Records provided |
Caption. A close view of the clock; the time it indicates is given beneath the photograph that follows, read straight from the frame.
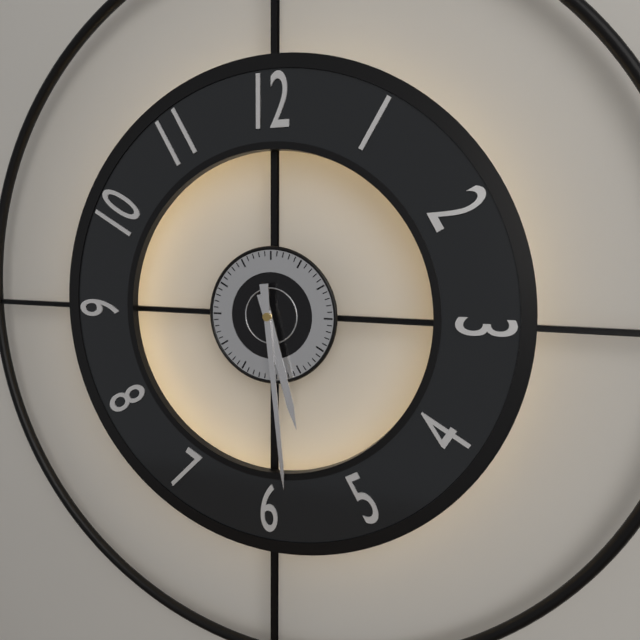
5:29
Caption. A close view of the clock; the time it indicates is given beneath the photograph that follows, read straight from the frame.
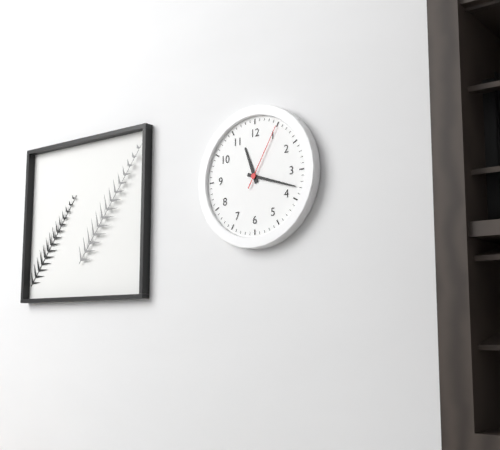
11:18:05
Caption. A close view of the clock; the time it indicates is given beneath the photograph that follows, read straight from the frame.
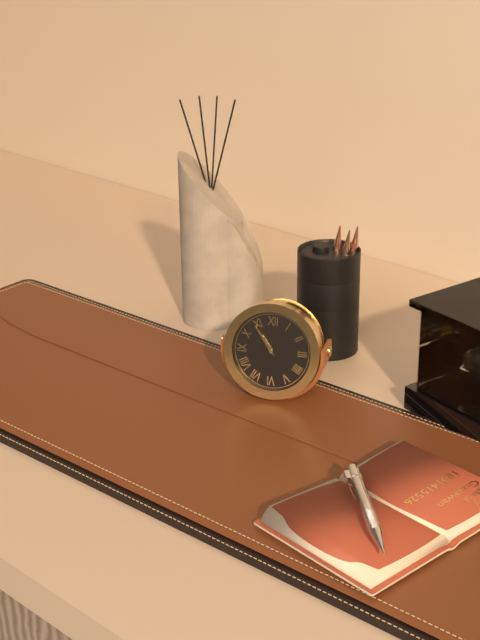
10:54
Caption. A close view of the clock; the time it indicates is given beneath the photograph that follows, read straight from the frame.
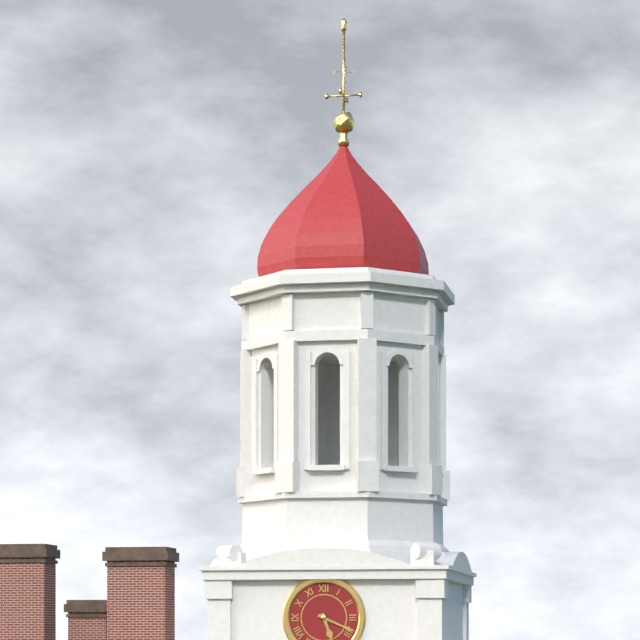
5:19
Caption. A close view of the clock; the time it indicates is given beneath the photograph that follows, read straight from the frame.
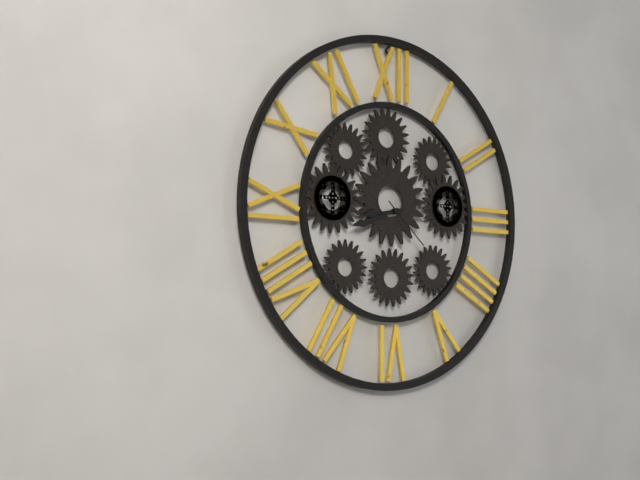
8:42:22
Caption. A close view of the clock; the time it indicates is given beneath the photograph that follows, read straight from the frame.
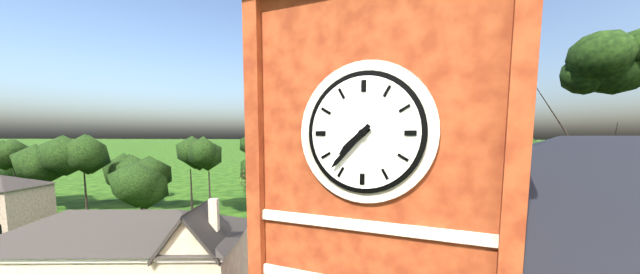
7:37
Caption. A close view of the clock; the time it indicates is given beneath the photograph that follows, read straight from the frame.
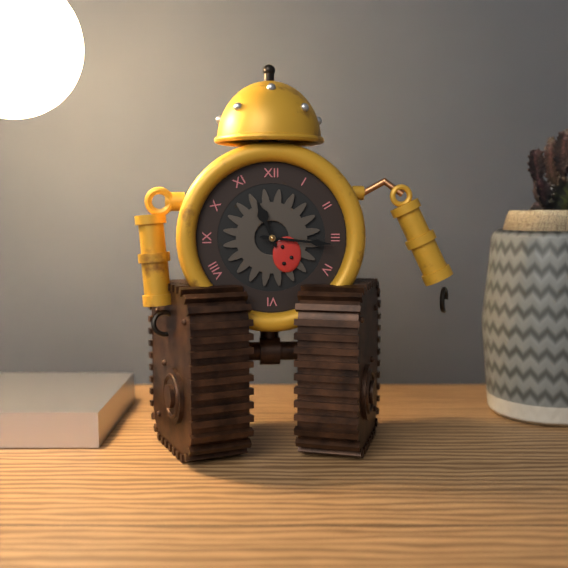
11:16
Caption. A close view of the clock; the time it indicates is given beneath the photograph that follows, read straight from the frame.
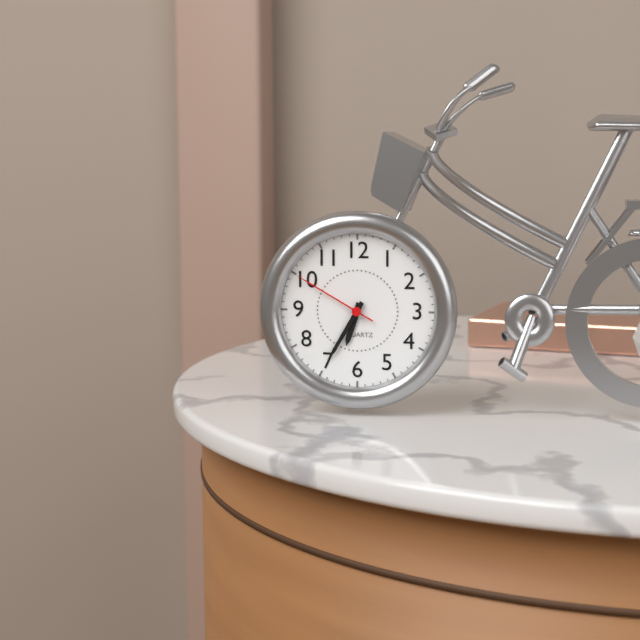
6:35:50
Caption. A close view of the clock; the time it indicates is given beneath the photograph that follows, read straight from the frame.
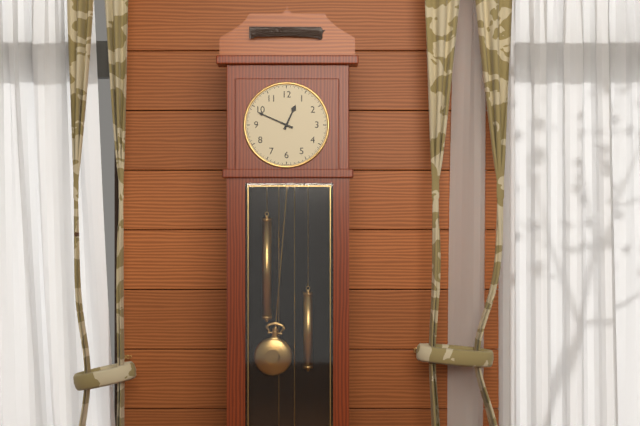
12:49
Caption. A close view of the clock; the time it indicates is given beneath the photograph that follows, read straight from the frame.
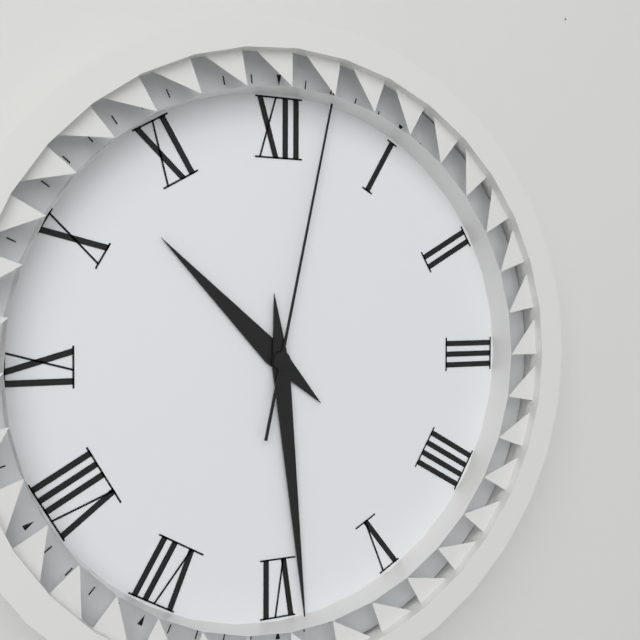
10:29:02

Exercise objective | Extract every line of the records above word for word, leaving out the pictures.

Solution for this task |
Caption. A close view of the clock; the time it indicates is given beneath the photograph that follows, read straight from the frame.
5:29
Caption. A close view of the clock; the time it indicates is given beneath the photograph that follows, read straight from the frame.
11:18:05
Caption. A close view of the clock; the time it indicates is given beneath the photograph that follows, read straight from the frame.
10:54
Caption. A close view of the clock; the time it indicates is given beneath the photograph that follows, read straight from the frame.
5:19
Caption. A close view of the clock; the time it indicates is given beneath the photograph that follows, read straight from the frame.
8:42:22
Caption. A close view of the clock; the time it indicates is given beneath the photograph that follows, read straight from the frame.
7:37
Caption. A close view of the clock; the time it indicates is given beneath the photograph that follows, read straight from the frame.
11:16
Caption. A close view of the clock; the time it indicates is given beneath the photograph that follows, read straight from the frame.
6:35:50
Caption. A close view of the clock; the time it indicates is given beneath the photograph that follows, read straight from the frame.
12:49
Caption. A close view of the clock; the time it indicates is given beneath the photograph that follows, read straight from the frame.
10:29:02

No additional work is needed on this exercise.